The Guidelines Go Shopping
Dickinson points out that the guidelines are based on long-term studies that compared people who ate the most vegetables and fruits to those who ate the least. But, she says, the guidelines go far beyond what even the most voracious vegetable eaters ate in these studies.
"I do think this is more extreme -- more extreme than we really have evidence for," Dickinson says. "If we say that people who eat more vegetables and grains and fruits are more healthy, that is true. But even those people aren't eating these quantities.
Dickinson has come up with a weekly shopping list based on the guidelines. It feeds just one person, so multiply it by the number of average-size people in your family:
- 14 cups per week of fruit without added sugars or fats: oranges, orange juice, apples, apple juice, bananas, grapes, melons, berries, raisins
- 3 cups per week of dark green vegetables: broccoli, spinach, romaine, collard greens, turnip greens, mustard greens
- 2 cups per week of orange vegetables: carrots, sweet potatoes, winter squash, pumpkin
- 3 cups per week of legumes: pinto beans, kidney beans, lentils, chickpeas, tofu
- 3 cups per week of starchy vegetables: white potatoes, corn, green peas
- 6.5 cups per week of other vegetables: tomatoes, tomato juice, lettuce, green beans, onions
- 21 servings (ounces) per week of whole grains: whole wheat and rye breads, whole-grain cereals and crackers, oatmeal, brown rice
- 21 servings (ounces) per week of other grains: white breads, enriched-grain cereals and crackers, enriched pasta, white rice
- 38.5 ounces per week of lean meat or beans: meat, poultry, fish, dry beans and peas, eggs, nuts, seeds.

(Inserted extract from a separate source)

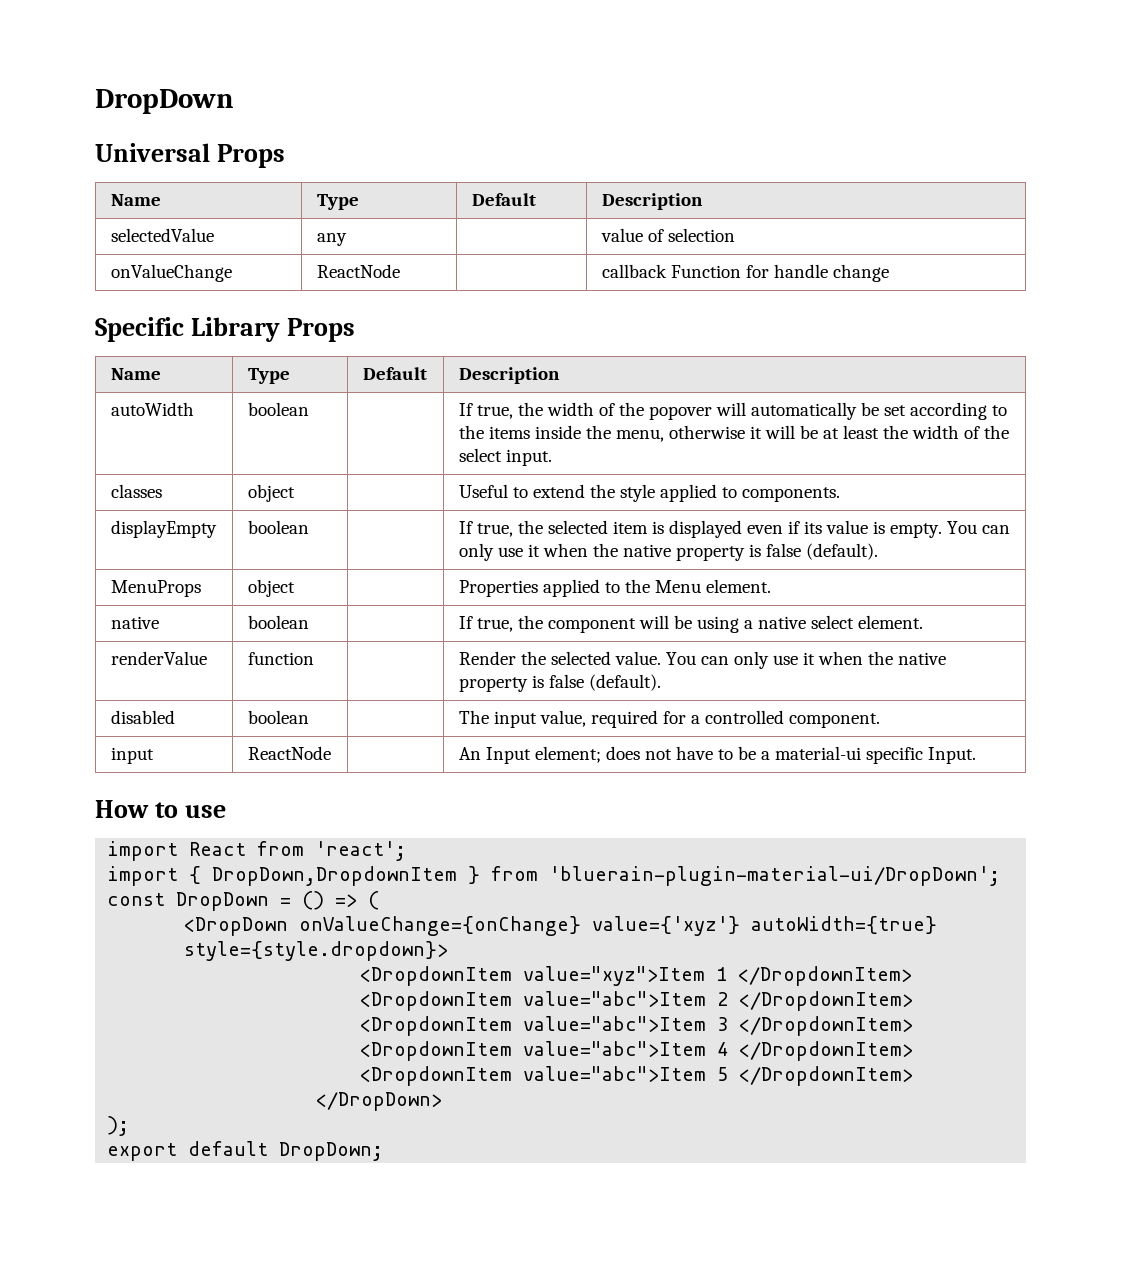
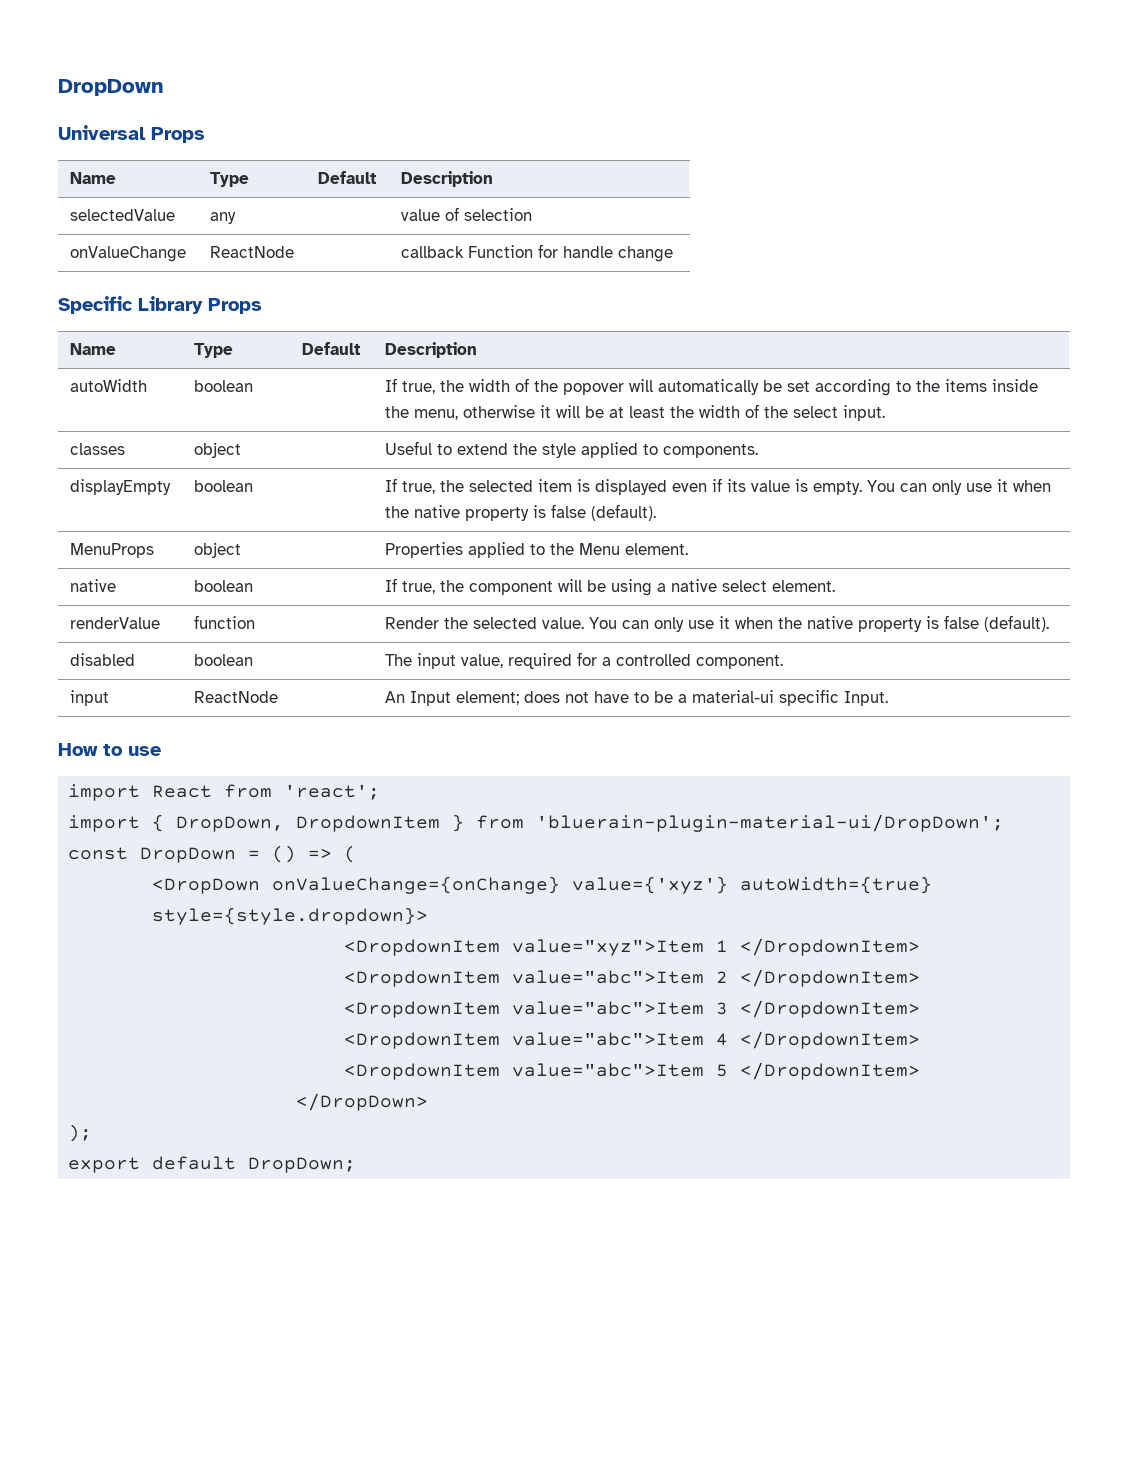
[212,866,458,886] DropDown,DropdownItem -> [176,815,441,832] DropDown, DropdownItem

Count beans and peas either in this group or with legumes in the vegetables group.
- 21 cups per week of milk: Food pattern is based on skim milk. Fat or added sugar in other dairy products will count against
- 154 grams (5.5 ounces) per week of oils: vegetable oils and soft vegetable oil spreads that are free of
- 1,456 discretionary calories per week (208 calories per day). "Do all this, and here is your treat: 208 calories a day of 'discretionary calories,'" Dickinson says. "That is not just candy and stuff. It is any of the fats or sugars that are added to any of these foods. And it includes any you may consume."
It's not an easy shopping list. And it's not cheap - either in dollars or in calories, Dickinson points out.

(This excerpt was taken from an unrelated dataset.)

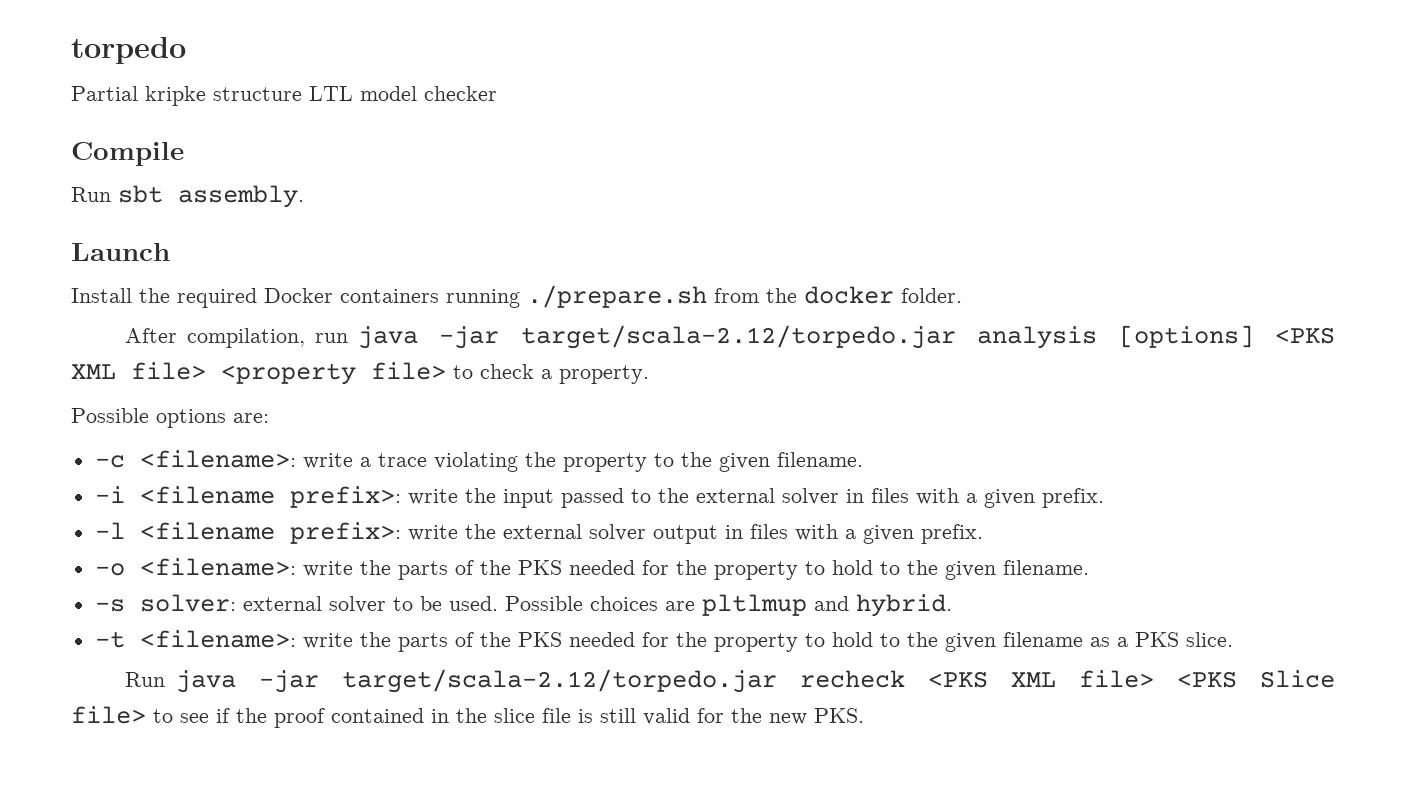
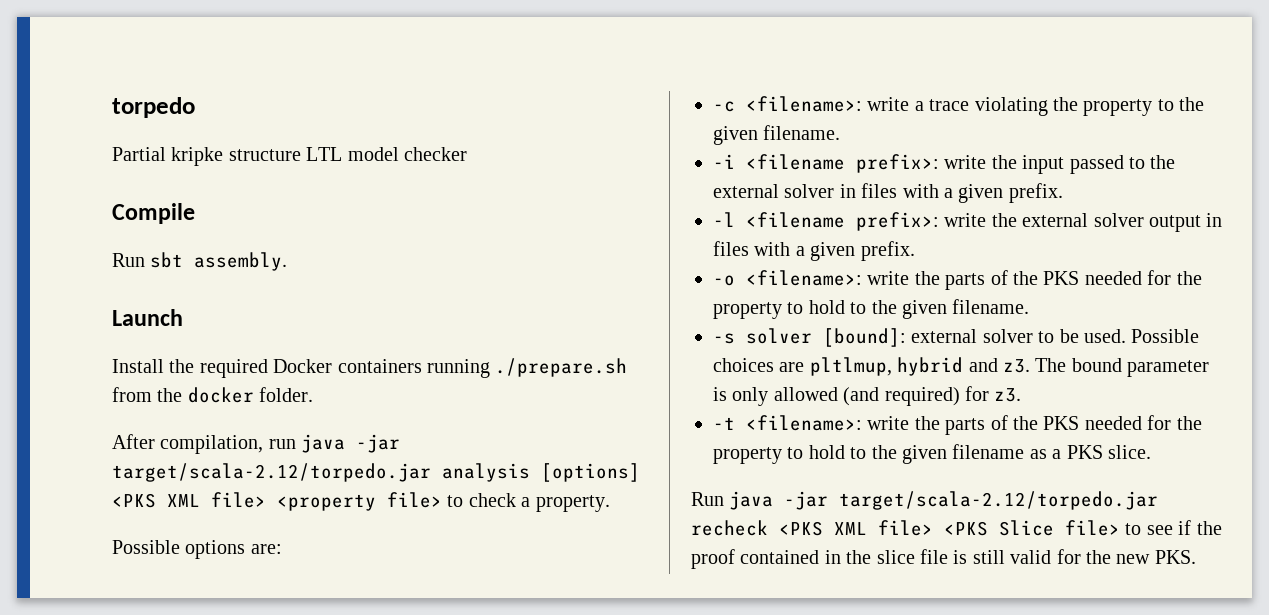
[139,594,236,612] solver: -> [746,328,906,347] solver [bound]:
[701,594,952,617] pltlmup and hybrid. -> [809,357,1210,377] [713,386,1022,406] pltlmup, hybrid and z3. The bound parameter is only allowed (and required) for z3.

Vitamin and Mineral Supplements?
As head of a group that lobbies for supplement makers -- and as a nutritionist -- Dickinson is disappointed that the guidelines don't endorse vitamin/mineral supplements, even though they do endorse supplement-fortified foods.
"From surveys that have been done over decades, we know that hardly anybody gets all the nutrients they need from diet alone," she says. "It is eminently reasonable to recommend that most people get a multivitamin a day. There is only so much juggling of the diet you can do."